Starting with the line that contains "genus: Aesculus" and going on through the line that contains "family: Mantidae", list the lines of the entries as a numbered list, skipping any blank lines. Include only those lines.

* begin *

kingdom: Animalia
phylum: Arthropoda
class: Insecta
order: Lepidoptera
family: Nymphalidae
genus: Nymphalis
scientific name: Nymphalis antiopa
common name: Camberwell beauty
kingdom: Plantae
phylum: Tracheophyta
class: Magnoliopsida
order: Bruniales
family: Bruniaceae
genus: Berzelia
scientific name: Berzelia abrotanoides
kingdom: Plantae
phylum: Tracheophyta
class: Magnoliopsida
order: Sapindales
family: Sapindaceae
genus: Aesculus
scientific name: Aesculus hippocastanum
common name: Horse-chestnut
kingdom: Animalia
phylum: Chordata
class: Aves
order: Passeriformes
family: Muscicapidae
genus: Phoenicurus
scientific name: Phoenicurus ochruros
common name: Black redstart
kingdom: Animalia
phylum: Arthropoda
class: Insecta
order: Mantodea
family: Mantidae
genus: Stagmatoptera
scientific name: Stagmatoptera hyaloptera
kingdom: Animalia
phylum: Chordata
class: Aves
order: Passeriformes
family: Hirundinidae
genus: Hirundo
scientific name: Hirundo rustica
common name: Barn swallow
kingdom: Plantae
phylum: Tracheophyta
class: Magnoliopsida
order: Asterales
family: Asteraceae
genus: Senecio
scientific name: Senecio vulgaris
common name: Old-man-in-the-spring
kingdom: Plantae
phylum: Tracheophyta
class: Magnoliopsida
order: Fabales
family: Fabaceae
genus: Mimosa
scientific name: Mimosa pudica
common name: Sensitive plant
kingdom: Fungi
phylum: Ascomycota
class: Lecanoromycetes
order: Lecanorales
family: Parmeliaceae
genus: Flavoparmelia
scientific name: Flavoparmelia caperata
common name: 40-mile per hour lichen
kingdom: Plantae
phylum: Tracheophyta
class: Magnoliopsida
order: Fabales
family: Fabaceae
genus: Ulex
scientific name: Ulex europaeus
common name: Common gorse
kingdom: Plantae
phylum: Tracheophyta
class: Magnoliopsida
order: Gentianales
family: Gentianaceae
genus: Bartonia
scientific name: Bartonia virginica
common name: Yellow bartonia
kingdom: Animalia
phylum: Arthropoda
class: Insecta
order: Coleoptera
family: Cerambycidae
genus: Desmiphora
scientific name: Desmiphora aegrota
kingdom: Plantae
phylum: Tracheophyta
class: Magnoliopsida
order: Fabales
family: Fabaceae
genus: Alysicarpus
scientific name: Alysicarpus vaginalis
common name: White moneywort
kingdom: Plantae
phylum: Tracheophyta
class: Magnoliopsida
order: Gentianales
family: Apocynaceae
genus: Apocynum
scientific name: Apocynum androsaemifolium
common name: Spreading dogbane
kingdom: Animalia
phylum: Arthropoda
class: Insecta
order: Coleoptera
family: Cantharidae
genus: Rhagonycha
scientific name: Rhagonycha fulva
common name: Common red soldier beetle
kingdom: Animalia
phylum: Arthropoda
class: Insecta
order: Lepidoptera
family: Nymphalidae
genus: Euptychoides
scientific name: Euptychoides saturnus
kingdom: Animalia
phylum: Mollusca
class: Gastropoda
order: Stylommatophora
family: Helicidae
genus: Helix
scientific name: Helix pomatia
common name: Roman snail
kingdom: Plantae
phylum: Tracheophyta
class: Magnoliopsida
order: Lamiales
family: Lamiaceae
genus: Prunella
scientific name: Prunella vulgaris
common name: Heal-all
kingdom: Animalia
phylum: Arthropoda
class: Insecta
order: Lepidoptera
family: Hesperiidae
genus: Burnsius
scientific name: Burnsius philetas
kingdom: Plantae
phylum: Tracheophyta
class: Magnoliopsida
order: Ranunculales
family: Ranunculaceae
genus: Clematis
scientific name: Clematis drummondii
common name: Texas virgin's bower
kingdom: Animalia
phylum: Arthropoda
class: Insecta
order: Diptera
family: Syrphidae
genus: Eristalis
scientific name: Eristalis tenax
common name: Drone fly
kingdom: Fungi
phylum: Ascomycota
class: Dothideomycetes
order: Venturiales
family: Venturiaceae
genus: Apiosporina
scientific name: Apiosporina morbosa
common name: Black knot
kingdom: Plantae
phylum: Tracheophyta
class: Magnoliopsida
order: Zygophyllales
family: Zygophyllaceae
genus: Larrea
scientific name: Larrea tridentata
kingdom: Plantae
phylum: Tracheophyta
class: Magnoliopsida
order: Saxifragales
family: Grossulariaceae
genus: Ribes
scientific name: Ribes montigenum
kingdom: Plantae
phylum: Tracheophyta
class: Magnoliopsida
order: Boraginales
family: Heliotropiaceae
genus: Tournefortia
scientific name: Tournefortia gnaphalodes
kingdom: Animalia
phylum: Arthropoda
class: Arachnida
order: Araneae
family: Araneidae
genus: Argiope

* end *

:: SOLUTION BELOW ::
1. genus: Aesculus
2. scientific name: Aesculus hippocastanum
3. common name: Horse-chestnut
4. kingdom: Animalia
5. phylum: Chordata
6. class: Aves
7. order: Passeriformes
8. family: Muscicapidae
9. genus: Phoenicurus
10. scientific name: Phoenicurus ochruros
11. common name: Black redstart
12. kingdom: Animalia
13. phylum: Arthropoda
14. class: Insecta
15. order: Mantodea
16. family: Mantidae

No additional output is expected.